Former president Donald Trump has led the call to trash the bill while deriding Republicans who voted for the measure, saying they should be “ashamed of themselves” for “helping the Democrats.”

[…]

Former Trump White House chief of staff Mark Meadows said in interview on Stephen K. Bannon’s “War Room”podcast Tuesday that all 13 members should “absolutely” be stripped of their committee assignments by House leadership in the coming days.
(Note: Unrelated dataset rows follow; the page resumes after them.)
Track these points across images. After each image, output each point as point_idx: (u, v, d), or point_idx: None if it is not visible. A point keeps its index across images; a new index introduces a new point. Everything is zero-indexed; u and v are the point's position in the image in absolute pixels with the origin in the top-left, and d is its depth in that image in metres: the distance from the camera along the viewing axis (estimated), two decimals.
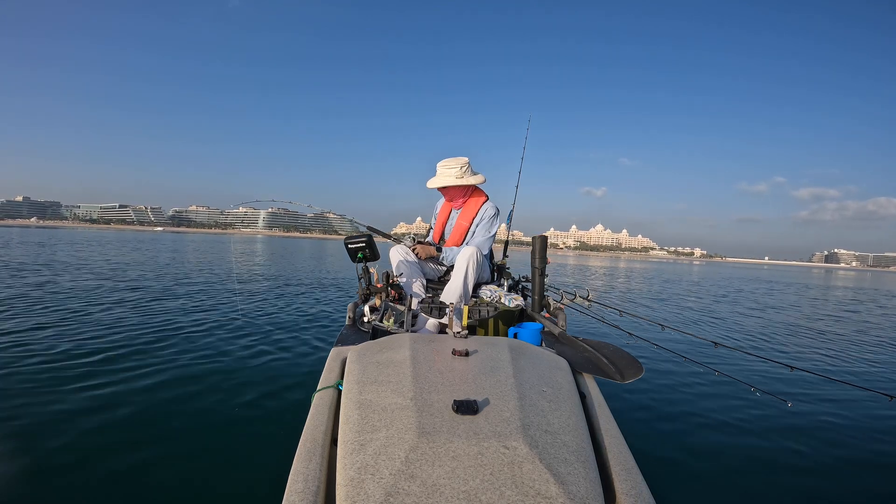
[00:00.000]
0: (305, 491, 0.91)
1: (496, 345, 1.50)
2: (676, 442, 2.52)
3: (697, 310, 8.95)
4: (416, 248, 2.66)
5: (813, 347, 5.62)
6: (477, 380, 1.21)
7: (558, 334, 2.02)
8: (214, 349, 3.76)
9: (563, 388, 1.25)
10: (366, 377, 1.23)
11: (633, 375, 1.53)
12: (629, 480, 0.99)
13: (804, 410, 3.09)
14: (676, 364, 3.86)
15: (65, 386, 2.76)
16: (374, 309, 2.05)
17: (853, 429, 2.83)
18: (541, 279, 2.52)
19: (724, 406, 3.08)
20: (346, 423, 1.05)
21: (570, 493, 0.85)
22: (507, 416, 1.02)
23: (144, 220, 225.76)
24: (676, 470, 2.22)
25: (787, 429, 2.76)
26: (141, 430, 2.29)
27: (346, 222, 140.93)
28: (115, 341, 3.80)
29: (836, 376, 4.05)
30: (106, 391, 2.72)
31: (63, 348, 3.52)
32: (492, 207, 2.74)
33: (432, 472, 0.87)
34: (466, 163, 2.67)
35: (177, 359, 3.44)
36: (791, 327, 7.23)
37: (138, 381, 2.92)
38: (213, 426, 2.40)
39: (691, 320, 7.49)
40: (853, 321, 8.54)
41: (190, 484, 1.87)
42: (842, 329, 7.33)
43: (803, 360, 4.83)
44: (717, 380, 3.51)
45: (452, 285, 2.41)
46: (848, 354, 5.28)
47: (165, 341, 3.90)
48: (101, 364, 3.20)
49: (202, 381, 2.99)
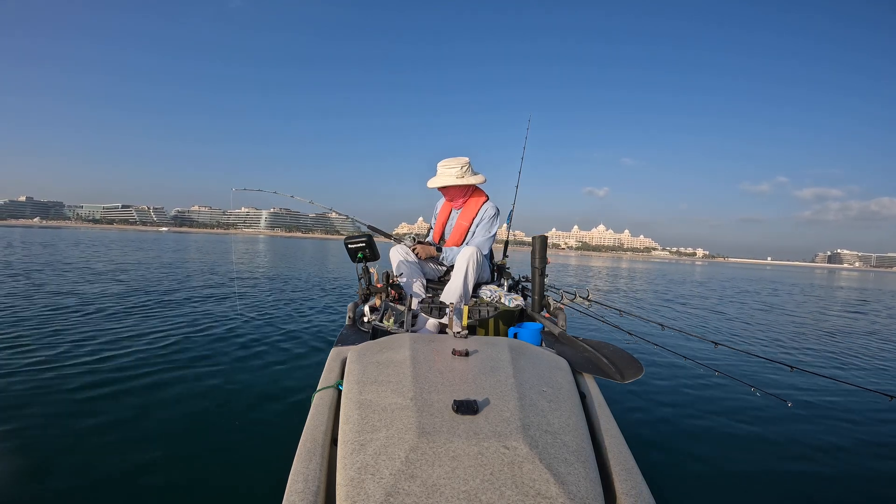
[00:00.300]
0: (305, 491, 0.91)
1: (496, 345, 1.50)
2: (676, 442, 2.52)
3: (704, 309, 8.93)
4: (416, 248, 2.66)
5: (813, 347, 5.62)
6: (477, 380, 1.21)
7: (558, 334, 2.02)
8: (214, 350, 3.76)
9: (563, 388, 1.25)
10: (366, 377, 1.23)
11: (633, 375, 1.52)
12: (629, 480, 0.99)
13: (804, 410, 3.09)
14: (676, 364, 3.86)
15: (66, 385, 2.76)
16: (374, 309, 2.05)
17: (853, 429, 2.83)
18: (541, 279, 2.52)
19: (725, 406, 3.08)
20: (347, 423, 1.05)
21: (571, 494, 0.85)
22: (507, 416, 1.02)
23: (147, 220, 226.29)
24: (676, 470, 2.22)
25: (788, 429, 2.76)
26: (141, 430, 2.29)
27: (348, 222, 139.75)
28: (115, 340, 3.80)
29: (836, 376, 4.05)
30: (106, 390, 2.72)
31: (66, 349, 3.52)
32: (492, 207, 2.74)
33: (432, 472, 0.87)
34: (467, 163, 2.67)
35: (176, 359, 3.44)
36: (795, 328, 7.23)
37: (137, 381, 2.92)
38: (213, 426, 2.40)
39: (691, 320, 7.49)
40: (861, 321, 8.54)
41: (190, 484, 1.87)
42: (847, 329, 7.33)
43: (804, 360, 4.83)
44: (717, 380, 3.51)
45: (452, 285, 2.41)
46: (848, 354, 5.28)
47: (165, 341, 3.90)
48: (101, 364, 3.20)
49: (202, 382, 2.99)
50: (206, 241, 37.77)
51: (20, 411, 2.40)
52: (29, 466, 1.92)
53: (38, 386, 2.75)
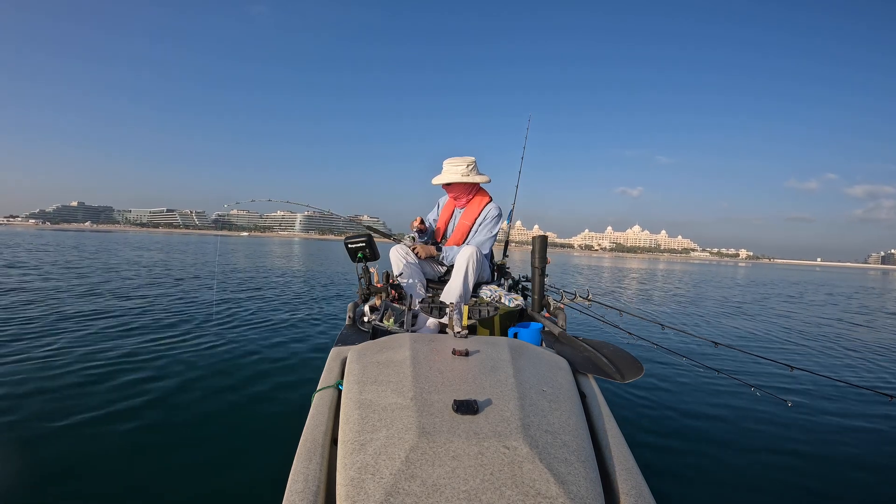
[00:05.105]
0: (305, 491, 0.91)
1: (496, 344, 1.49)
2: (676, 442, 2.52)
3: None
4: (416, 248, 2.66)
5: (814, 347, 5.62)
6: (477, 380, 1.21)
7: (558, 334, 2.02)
8: (214, 350, 3.76)
9: (563, 387, 1.25)
10: (366, 377, 1.23)
11: (633, 375, 1.52)
12: (629, 480, 0.99)
13: (804, 410, 3.09)
14: (676, 364, 3.86)
15: (66, 386, 2.77)
16: (374, 309, 2.05)
17: (853, 429, 2.83)
18: (541, 279, 2.52)
19: (725, 406, 3.08)
20: (347, 423, 1.05)
21: (571, 493, 0.85)
22: (507, 415, 1.02)
23: (190, 223, 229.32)
24: (676, 470, 2.22)
25: (788, 428, 2.76)
26: (141, 429, 2.29)
27: (379, 225, 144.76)
28: (116, 341, 3.80)
29: (836, 376, 4.05)
30: (106, 390, 2.72)
31: (62, 345, 3.52)
32: (495, 208, 2.74)
33: (432, 471, 0.87)
34: (473, 162, 2.68)
35: (176, 359, 3.43)
36: (802, 329, 7.21)
37: (137, 380, 2.92)
38: (213, 426, 2.40)
39: (691, 320, 7.49)
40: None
41: (190, 483, 1.87)
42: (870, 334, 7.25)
43: (804, 360, 4.83)
44: (717, 380, 3.51)
45: (452, 285, 2.41)
46: (849, 355, 5.28)
47: (164, 341, 3.90)
48: (102, 364, 3.20)
49: (202, 382, 2.99)
50: (244, 244, 40.03)
51: (17, 414, 2.40)
52: (28, 467, 1.92)
53: (38, 387, 2.74)
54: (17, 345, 3.55)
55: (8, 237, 27.29)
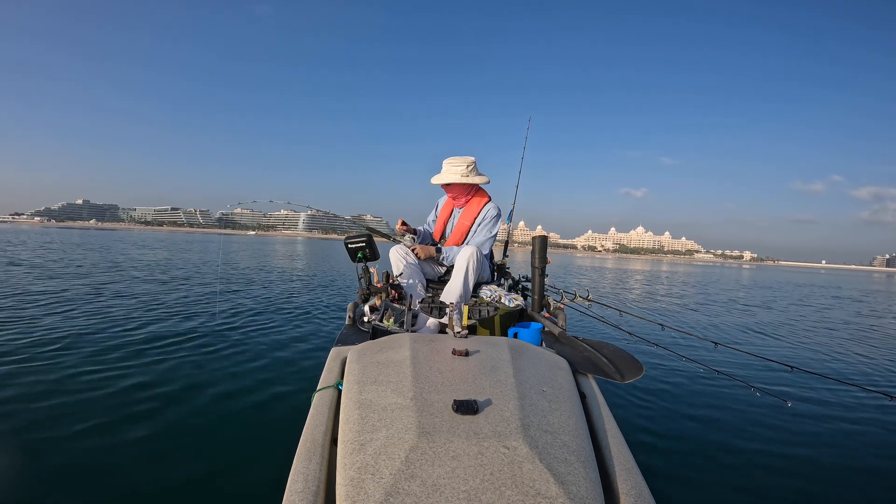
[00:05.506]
0: (305, 491, 0.91)
1: (496, 345, 1.49)
2: (676, 442, 2.52)
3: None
4: (416, 248, 2.66)
5: (814, 347, 5.61)
6: (477, 380, 1.21)
7: (558, 334, 2.02)
8: (214, 350, 3.77)
9: (563, 387, 1.25)
10: (366, 377, 1.23)
11: (633, 375, 1.52)
12: (629, 480, 0.99)
13: (804, 410, 3.09)
14: (676, 364, 3.85)
15: (67, 385, 2.77)
16: (374, 309, 2.05)
17: (853, 429, 2.82)
18: (541, 279, 2.53)
19: (725, 406, 3.08)
20: (346, 423, 1.05)
21: (571, 493, 0.85)
22: (507, 415, 1.02)
23: (194, 222, 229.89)
24: (676, 470, 2.22)
25: (787, 428, 2.75)
26: (141, 429, 2.29)
27: (381, 224, 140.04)
28: (115, 341, 3.81)
29: (836, 376, 4.04)
30: (105, 389, 2.72)
31: (63, 343, 3.52)
32: (494, 208, 2.74)
33: (432, 471, 0.87)
34: (473, 162, 2.68)
35: (177, 359, 3.44)
36: (798, 328, 7.21)
37: (136, 381, 2.92)
38: (213, 426, 2.40)
39: (691, 320, 7.49)
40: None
41: (190, 483, 1.87)
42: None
43: (804, 361, 4.82)
44: (717, 380, 3.51)
45: (452, 285, 2.41)
46: (848, 355, 5.27)
47: (164, 341, 3.90)
48: (102, 363, 3.20)
49: (202, 381, 2.99)
50: (247, 242, 40.30)
51: (16, 413, 2.41)
52: (27, 466, 1.92)
53: (37, 387, 2.75)
54: (18, 345, 3.56)
55: (13, 234, 27.38)
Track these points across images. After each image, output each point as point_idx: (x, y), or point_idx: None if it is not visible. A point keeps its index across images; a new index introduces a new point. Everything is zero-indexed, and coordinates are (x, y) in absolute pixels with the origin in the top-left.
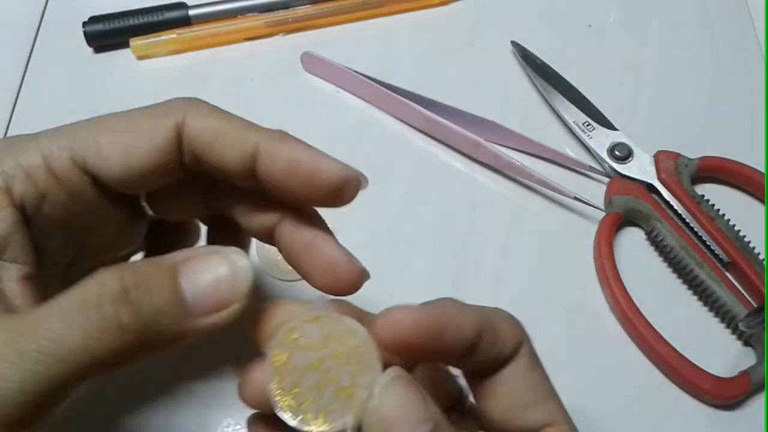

“These people voted for Joe Biden, for an infrastructure bill that will clear the way for more socialist spending that will, quite frankly, gives Joe Biden a win,” Meadows said. “I don’t know how you can send a clearer message than saying, ‘Listen, obviously you’re not on our team. We’re going to give that leadership position to somebody else.’ ”

[…]

Trump has since amplified the suggestion to punish the 13 Republicans who defected, a rallying cry that started among the former president’s “America First” supporters in the House over the weekend.

It’s quite a public crack-up, with Republicans hitting social media to blast their colleagues and call for their punishment—there’s that unity I’ve come to really appreciate about the party. All this just a week after their “big romp.”

I have little more to add to this story, other than pointing and laughing. Is it too much to hope that the clowns driving this car crash and burn in 2022?